### Task to carry out
Convert the material from the line with "Автором нового хита" up to and including the line with "Erstzulassung)." into a Markdown table with columns Row and Text. Give one numbered row per line, skip blank lines, and leave the pictures out.
- - - - - - -
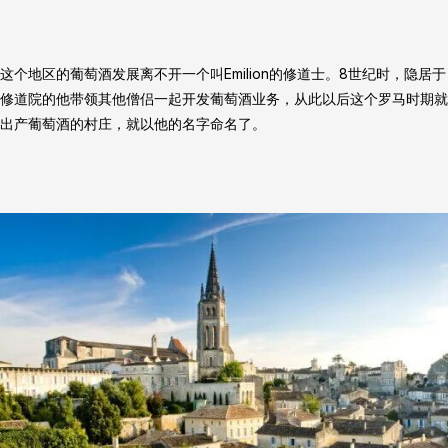
这个地区的葡萄酒发展离不开一个叫Emilion的修道士。8世纪时，隐居于
修道院的他带领其他僧侣一起开发葡萄酒业务，从此以后这个罗马时期就
出产葡萄酒的村庄，就以他的名字命名了。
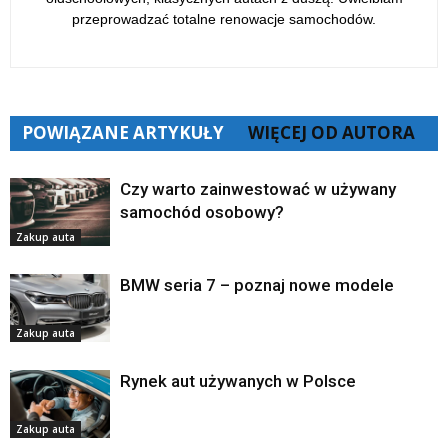
przeprowadzać totalne renowacje samochodów.
POWIĄZANE ARTYKUŁY
WIĘCEJ OD AUTORA
Czy warto zainwestować w używany
samochód osobowy?
Zakup auta
BMW seria 7 – poznaj nowe modele
Zakup auta
Rynek aut używanych w Polsce
Zakup auta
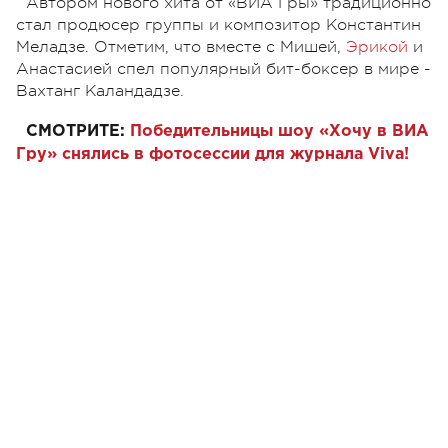
Автором нового хита от «ВИА Гры» традиционно
стал продюсер группы и композитор Константин
Меладзе. Отметим, что вместе с Мишей,
Эрикой
и
Анастасией спел популярный бит-боксер в мире -
Вахтанг Каландадзе.
СМОТРИТЕ:
Победительницы шоу «Хочу в ВИА
Гру» снялись в фотосессии для журнала Viva!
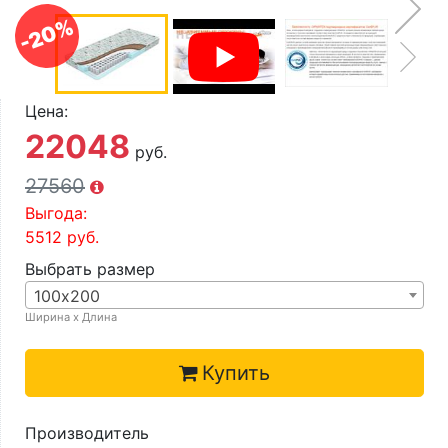
О компании
-20%
Контакты
Доставка по городу
Цена:
22048
руб.
27560
Выгода:
5512
руб.
Выбрать размер
100х200
Ширина х Длина
Купить
Производитель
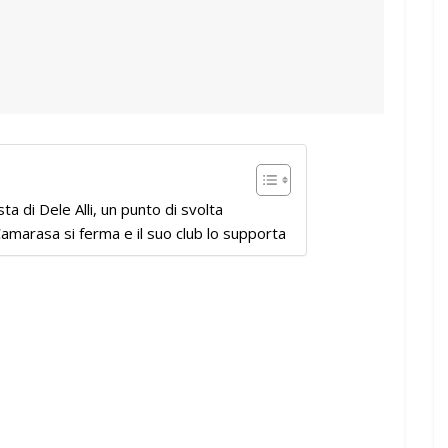
sta di Dele Alli, un punto di svolta
Camarasa si ferma e il suo club lo supporta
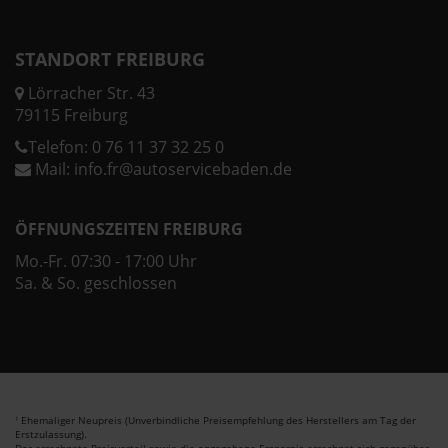
STANDORT FREIBURG
Lörracher Str. 43
79115 Freiburg
Telefon:
0 76 11 37 32 25 0
Mail:
info.fr@autoservicebaden.de
ÖFFNUNGSZEITEN FREIBURG
Mo.-Fr. 07:30 - 17:00 Uhr
Sa. & So. geschlossen
Ehemaliger Neupreis (Unverbindliche Preisempfehlung des Herstellers am Tag der
1
Erstzulassung).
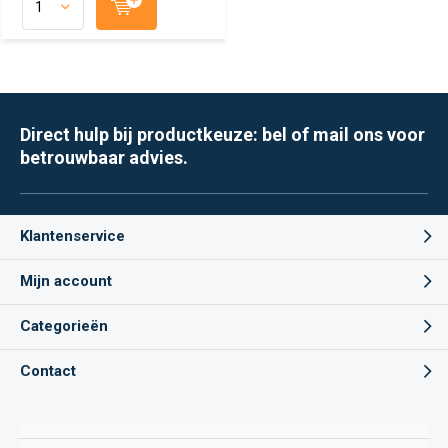
Direct hulp bij productkeuze: bel of mail ons voor
betrouwbaar advies.
Klantenservice
Mijn account
Categorieën
Contact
- - - - - - -
### Answer to the exercise
| Row | Text |
|---|---|
| 1 | Автором нового хита от «ВИА Гры» традиционно |
| 2 | стал продюсер группы и композитор Константин |
| 3 | Меладзе. Отметим, что вместе с Мишей, |
| 4 | Эрикой |
| 5 | и |
| 6 | Анастасией спел популярный бит-боксер в мире - |
| 7 | Вахтанг Каландадзе. |
| 8 | СМОТРИТЕ: |
| 9 | Победительницы шоу «Хочу в ВИА |
| 10 | Гру» снялись в фотосессии для журнала Viva! |
| 11 | О компании |
| 12 | -20% |
| 13 | Контакты |
| 14 | Доставка по городу |
| 15 | Цена: |
| 16 | 22048 |
| 17 | руб. |
| 18 | 27560 |
| 19 | Выгода: |
| 20 | 5512 |
| 21 | руб. |
| 22 | Выбрать размер |
| 23 | 100х200 |
| 24 | Ширина х Длина |
| 25 | Купить |
| 26 | Производитель |
| 27 | sta di Dele Alli, un punto di svolta |
| 28 | Camarasa si ferma e il suo club lo supporta |
| 29 | STANDORT FREIBURG |
| 30 | Lörracher Str. 43 |
| 31 | 79115 Freiburg |
| 32 | Telefon: |
| 33 | 0 76 11 37 32 25 0 |
| 34 | Mail: |
| 35 | info.fr@autoservicebaden.de |
| 36 | ÖFFNUNGSZEITEN FREIBURG |
| 37 | Mo.-Fr. 07:30 - 17:00 Uhr |
| 38 | Sa. & So. geschlossen |
| 39 | Ehemaliger Neupreis (Unverbindliche Preisempfehlung des Herstellers am Tag der |
| 40 | 1 |
| 41 | Erstzulassung). |